* _Supplied records_:

************

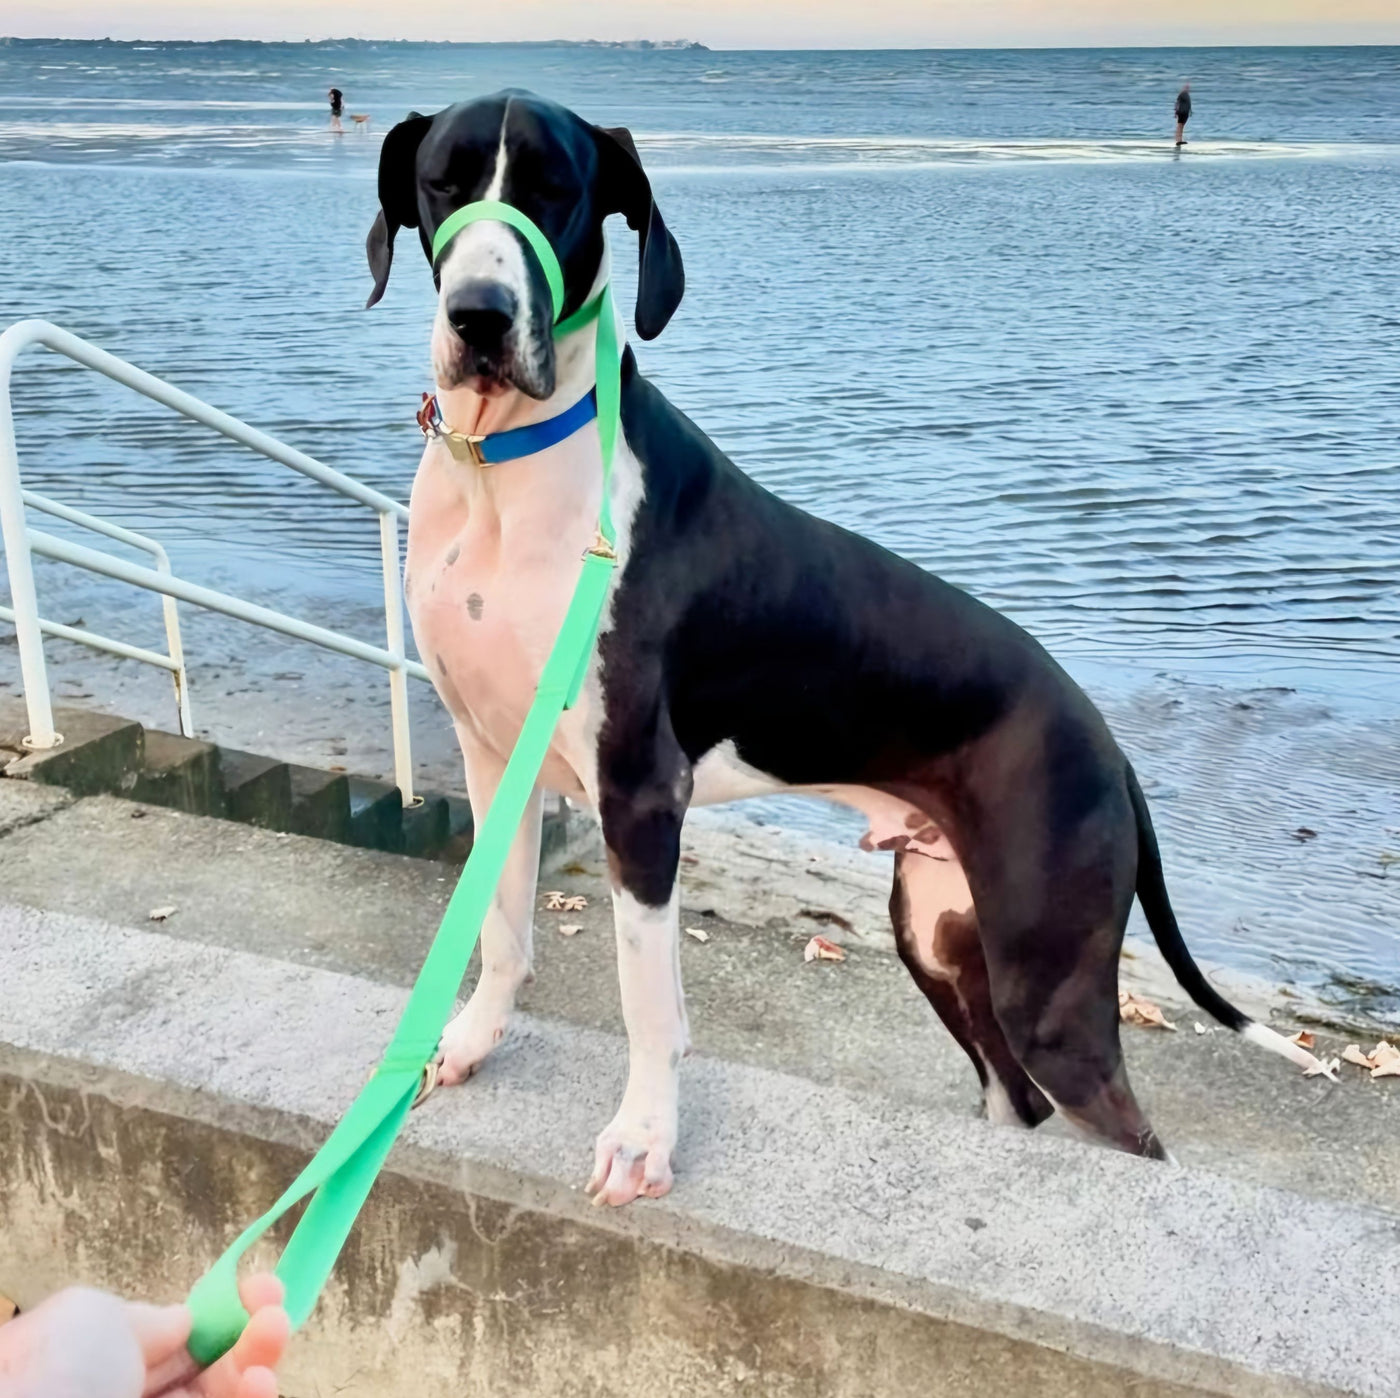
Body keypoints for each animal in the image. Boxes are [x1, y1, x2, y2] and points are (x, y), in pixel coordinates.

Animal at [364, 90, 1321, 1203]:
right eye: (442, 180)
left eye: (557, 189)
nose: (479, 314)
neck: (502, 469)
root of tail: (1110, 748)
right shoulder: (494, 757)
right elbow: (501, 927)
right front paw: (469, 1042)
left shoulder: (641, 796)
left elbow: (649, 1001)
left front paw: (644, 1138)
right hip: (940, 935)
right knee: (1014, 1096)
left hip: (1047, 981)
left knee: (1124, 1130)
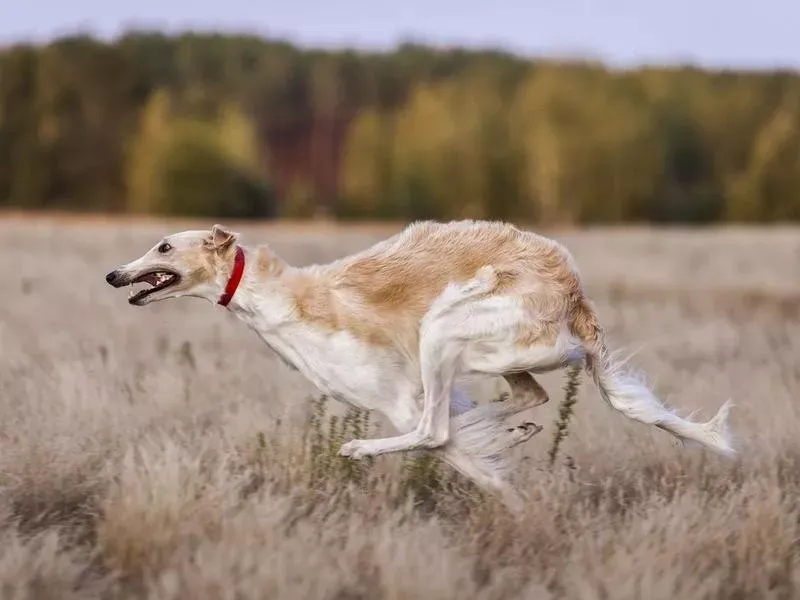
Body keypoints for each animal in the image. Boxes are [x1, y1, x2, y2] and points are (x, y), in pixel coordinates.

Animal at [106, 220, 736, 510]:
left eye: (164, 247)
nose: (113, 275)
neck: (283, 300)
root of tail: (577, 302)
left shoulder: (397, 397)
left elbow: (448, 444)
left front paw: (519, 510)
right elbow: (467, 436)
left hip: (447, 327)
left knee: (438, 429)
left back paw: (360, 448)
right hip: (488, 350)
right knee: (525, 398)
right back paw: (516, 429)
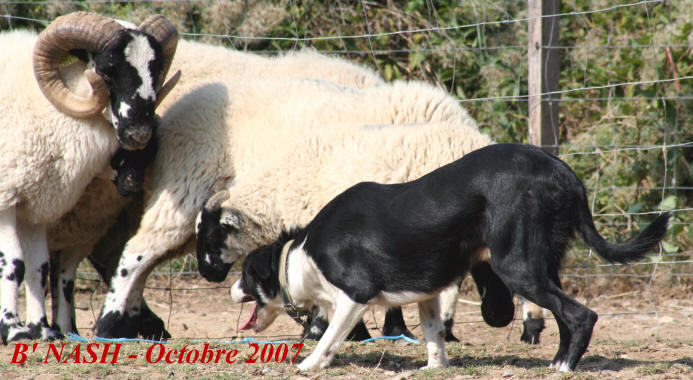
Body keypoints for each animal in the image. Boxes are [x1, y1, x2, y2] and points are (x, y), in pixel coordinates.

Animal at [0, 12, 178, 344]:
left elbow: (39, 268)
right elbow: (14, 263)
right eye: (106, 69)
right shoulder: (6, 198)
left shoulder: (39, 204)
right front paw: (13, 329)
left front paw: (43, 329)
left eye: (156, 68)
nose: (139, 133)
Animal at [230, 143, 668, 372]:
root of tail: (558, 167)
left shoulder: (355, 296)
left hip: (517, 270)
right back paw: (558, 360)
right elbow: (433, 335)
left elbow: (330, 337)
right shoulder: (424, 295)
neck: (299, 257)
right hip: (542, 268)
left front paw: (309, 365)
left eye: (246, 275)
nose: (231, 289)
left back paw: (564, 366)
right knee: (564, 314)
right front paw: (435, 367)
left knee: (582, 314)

************

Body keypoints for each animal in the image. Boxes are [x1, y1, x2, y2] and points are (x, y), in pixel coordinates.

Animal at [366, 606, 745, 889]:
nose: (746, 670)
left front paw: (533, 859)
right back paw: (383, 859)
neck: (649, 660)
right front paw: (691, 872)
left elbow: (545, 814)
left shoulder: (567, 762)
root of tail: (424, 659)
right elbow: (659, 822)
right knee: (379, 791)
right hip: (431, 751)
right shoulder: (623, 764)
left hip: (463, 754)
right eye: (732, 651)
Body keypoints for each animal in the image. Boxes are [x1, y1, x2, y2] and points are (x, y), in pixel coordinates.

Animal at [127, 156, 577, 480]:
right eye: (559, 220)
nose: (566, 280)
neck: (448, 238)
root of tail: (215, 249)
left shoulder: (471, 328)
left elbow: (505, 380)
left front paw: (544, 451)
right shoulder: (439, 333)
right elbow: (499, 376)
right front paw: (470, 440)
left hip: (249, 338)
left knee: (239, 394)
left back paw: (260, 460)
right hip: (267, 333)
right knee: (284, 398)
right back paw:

************

* _Prompt_: Reproduce each line of the records in which the string "shoulder" appears.

* _Output of the task_:
right shoulder: (494, 757)
left shoulder: (641, 796)
left shoulder: (397, 397)
right shoulder: (6, 198)
left shoulder: (39, 204)
left shoulder: (355, 296)
right shoulder: (424, 295)
left shoulder: (567, 762)
right shoulder: (623, 764)
left shoulder: (471, 328)
right shoulder: (439, 333)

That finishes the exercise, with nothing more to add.